## Instructions for the task
Go through the listing beneath this task and return every line that carries the string "framed".

## Task inputs
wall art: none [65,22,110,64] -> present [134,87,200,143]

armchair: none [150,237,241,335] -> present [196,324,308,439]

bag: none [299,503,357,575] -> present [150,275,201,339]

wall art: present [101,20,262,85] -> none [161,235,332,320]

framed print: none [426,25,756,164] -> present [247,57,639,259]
---
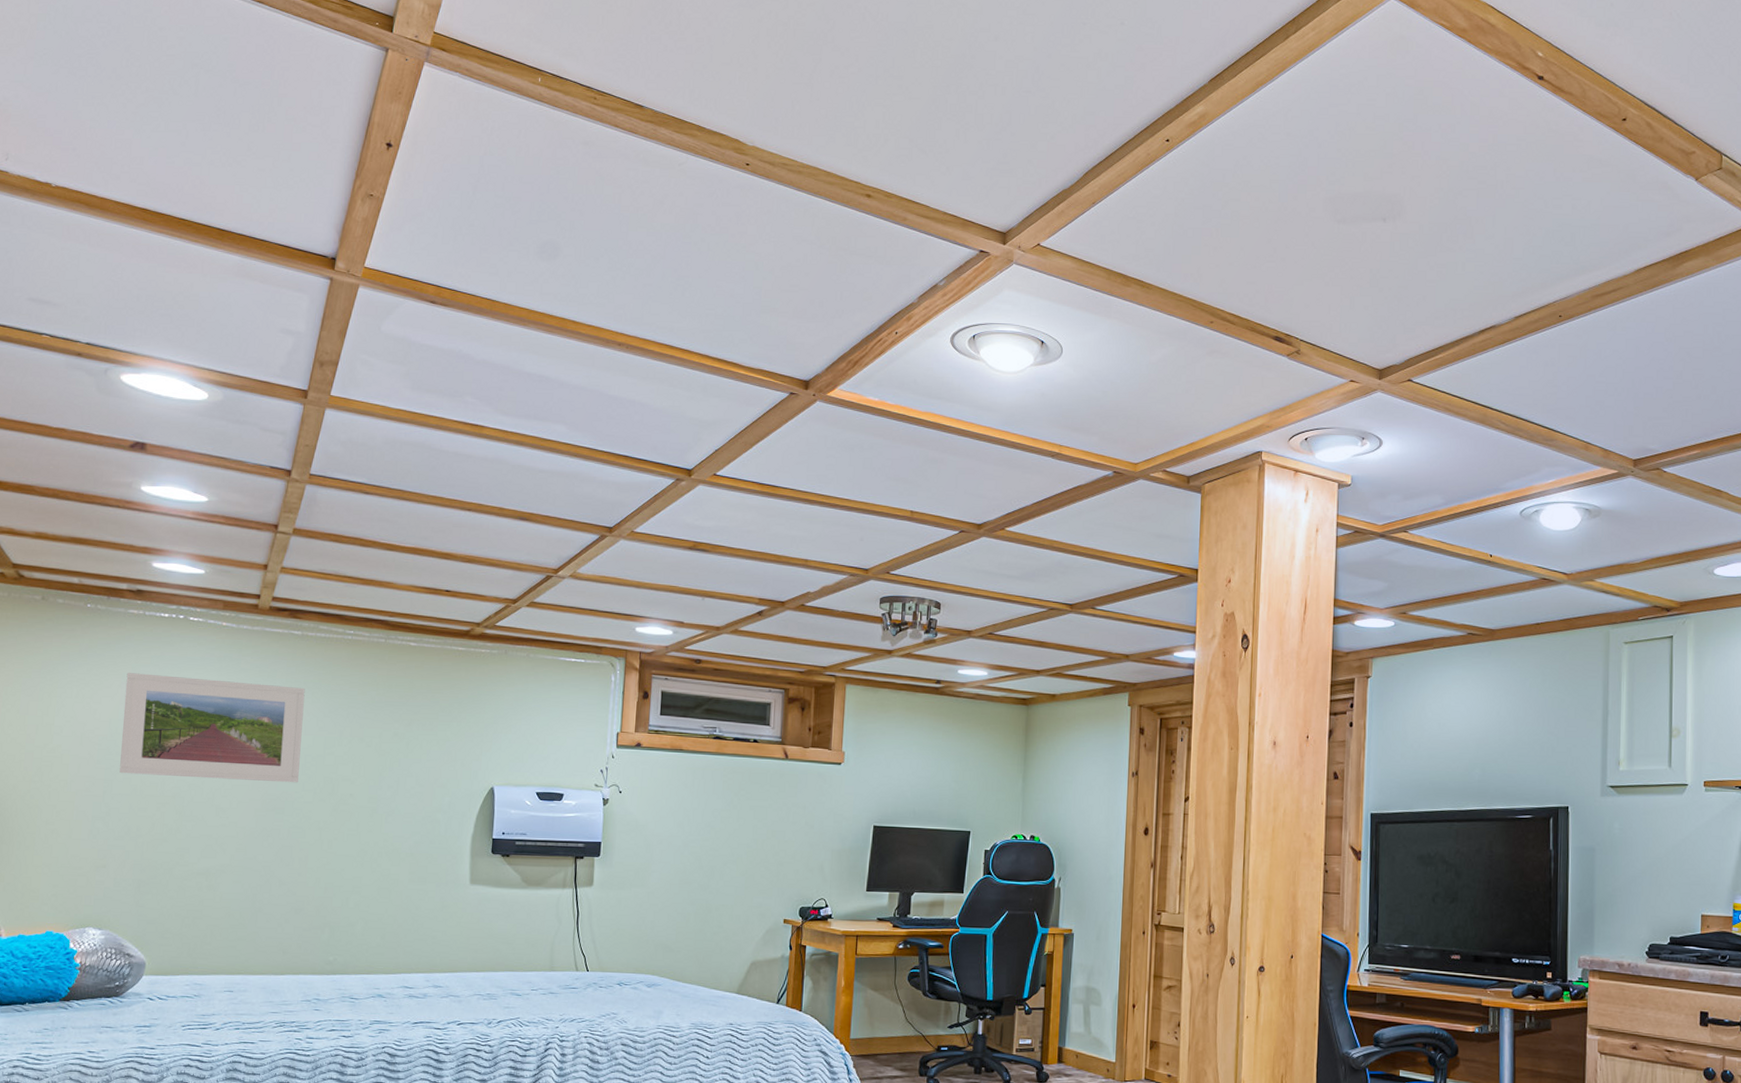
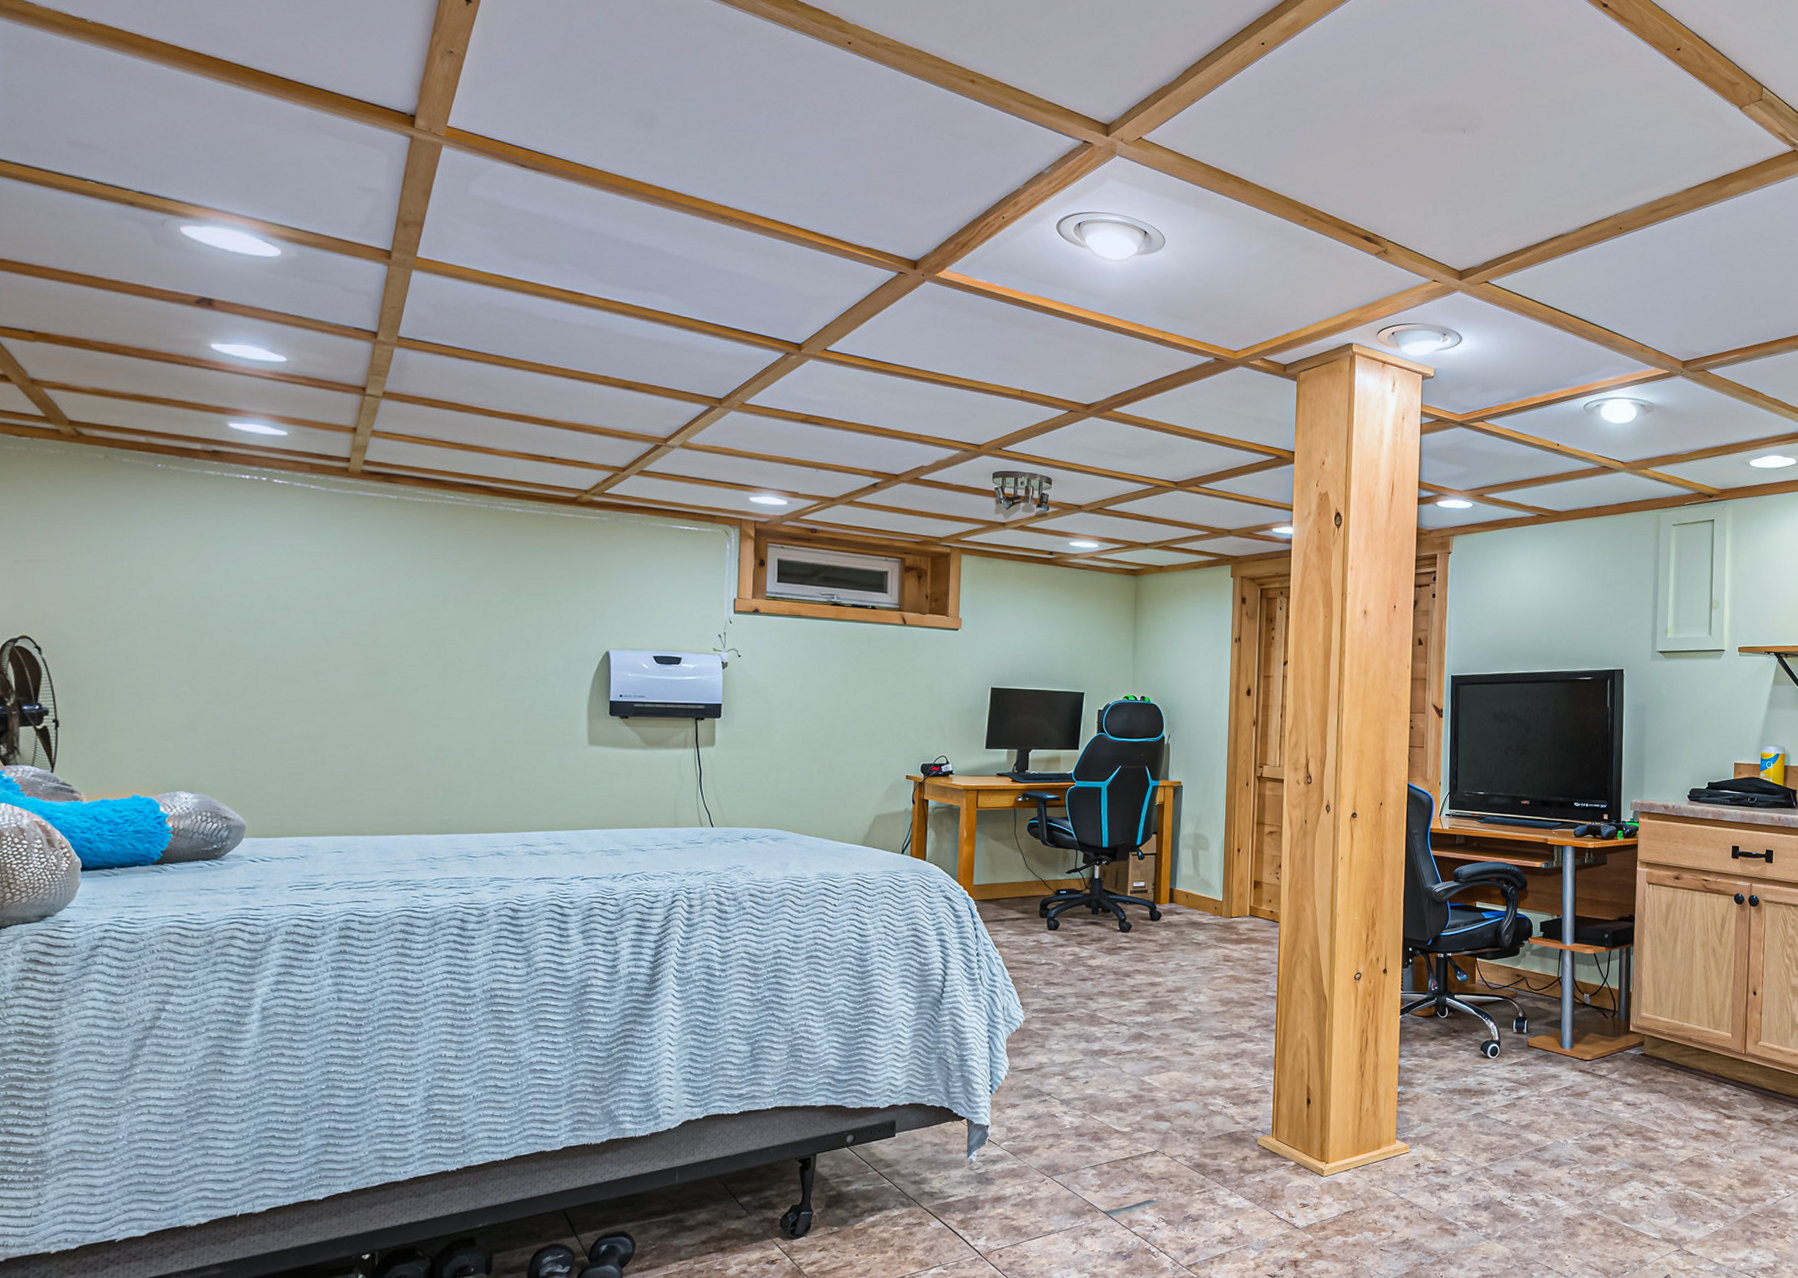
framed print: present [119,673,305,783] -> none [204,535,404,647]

## Your solution
framed print: none [426,25,756,164] -> present [247,57,639,259]
framed print: present [119,673,305,783] -> none [204,535,404,647]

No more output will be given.